-- start INPUT MATERIAL --

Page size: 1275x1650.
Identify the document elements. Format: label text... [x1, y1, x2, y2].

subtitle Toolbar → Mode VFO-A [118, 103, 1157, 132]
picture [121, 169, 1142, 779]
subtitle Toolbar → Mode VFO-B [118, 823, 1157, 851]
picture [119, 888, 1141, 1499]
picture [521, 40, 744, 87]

-- end INPUT MATERIAL --

▶ EXERCISE PROMPT:
Rewrite these lines, substituting "regions" for "elements" and leaving everything else unchanged.

▶ WORKED SOLUTION:
Page size: 1275x1650.
Identify the document regions. Format: label text... [x1, y1, x2, y2].

subtitle Toolbar → Mode VFO-A [118, 103, 1157, 132]
picture [121, 169, 1142, 779]
subtitle Toolbar → Mode VFO-B [118, 823, 1157, 851]
picture [119, 888, 1141, 1499]
picture [521, 40, 744, 87]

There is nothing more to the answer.